You may already know how good exercise is for your physical health. But did you know it is also effective in dealing with depression, anxiety, stress, ADHD, PTSD, trauma and more?
Exercise is not only about your fitness levels. Yes exercise most definitely improves your physical health and physique as well as improve your sex life and even add years to your life. But that is not what motivates most people to stay active.
People that regularly exercise tend to do so because it gives them a sense of happiness. It can help you feel more energetic throughout the day and sleep better at night, it can also help improve your memories and feel more relaxed and positive.
Exercise releases chemicals in your body like endorphins and serotonin that improve your mood and stimulates parts of the brain responsible for memory and learning. If you exercise regularly, it can reduce your stress and symptoms of mental health conditions like depression and anxiety, and help with recovery from mental health issues.
Studies show that for treating mild-moderate depression, exercise can be as effective as talking therapy or medication (obviously you need to follow what your doctor suggests though). It can also help to get you out in the world, which can help to reduce any feelings of loneliness and isolation, and put you in touch with other people.
Guidelines recommend adults do at least 30 minutes of moderate to intensive physical activity on most or all days of the week.
Moderate levels of exercise are best for most people. Moderate means that you breathe a little heavier than normal but not out of breath and your body feels warmer but not overheated or very sweaty.
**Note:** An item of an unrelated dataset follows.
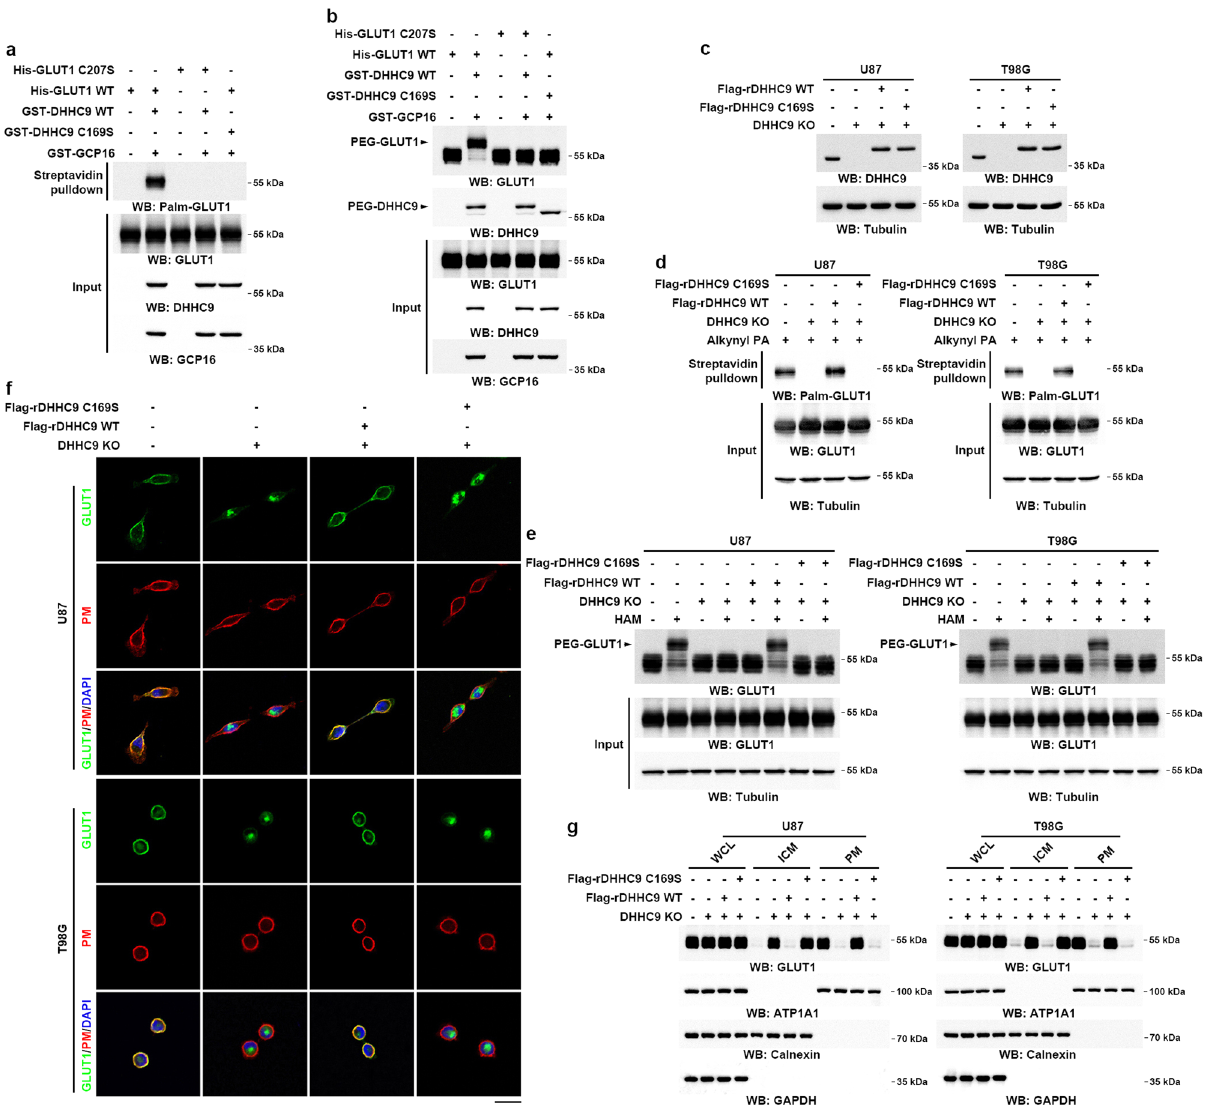
Fig. 3 DHHC9 palmitoylates GLUT1 at Cys207 to maintain GLUT1 PM localization. a In vitro palmitoylation analysis was performed by mixing puri fi ed WT DHHC9/GCP16 and DHHC9 C169S/GCP16 with puri fi ed WT GLUT1 or GLUT1 C207S in the presence of palmitoyl alkyne-CoA. GLUT1 palmitoylation levels were analyzed by click reaction and streptavidin bead pulldown, followed by immunoblotting. b In vitro palmitoylation analysis was performed by mixing puri fi ed WT DHHC9/GCP16 and DHHC9 C169S/GCP16 with puri fi ed WT GLUT1 or GLUT1 C207S in the presence of palmitoyl-CoA. The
If you are wanting more intensive exercise you want to be putting in enough effort that it’s hard to have a conversation while you’re exercising to get the most out of it.
If you can, combine your exercise routine with a healthy diet to boost your motivation and energy for exercise.
You may struggle finding motivation or staying motivated for exercise. Especially if you are experiencing a mental health condition like depression, where the idea of just getting out of bed can seem hard enough. Think about ways you can make exercise part of your daily routine and lifestyle, for example if you own a dog go for a walk with them around the neighbourhood.
And remember, something is better than nothing, so don’t beat yourself up if you can’t exercise every day, just do what you can.
Other mental and emotional benefits of exercise
- Sharper memory and thinking - The same endorphins that make you feel better also help you concentrate
- Higher self-esteem - When exercise becomes a habit, it can foster your sense of self-worth and make you feel strong and powerful.
- Better sleep - Even short bursts of exercise in the morning or afternoon can help regulate your sleep patterns.
- More energy - The more frequently you exercise, the more energy you will notice you have.
- Stronger resilience - Regular exercise can help boost your immune system and reduce the impact of stress. It can also be used as a coping mechanism.
Now more then ever it is especially important for you to look after yourself and your mental health. 2020 has been a very strange and different year and we are experiencing things that most of us have never experienced before. A lot of us are currently working from home, some of us not able to work at all. Stress and depression are affecting more people during this period, so taking some time every day to do some kind of physical activity will do wonders for your physical and mental health and at least make this situation a little more bearable.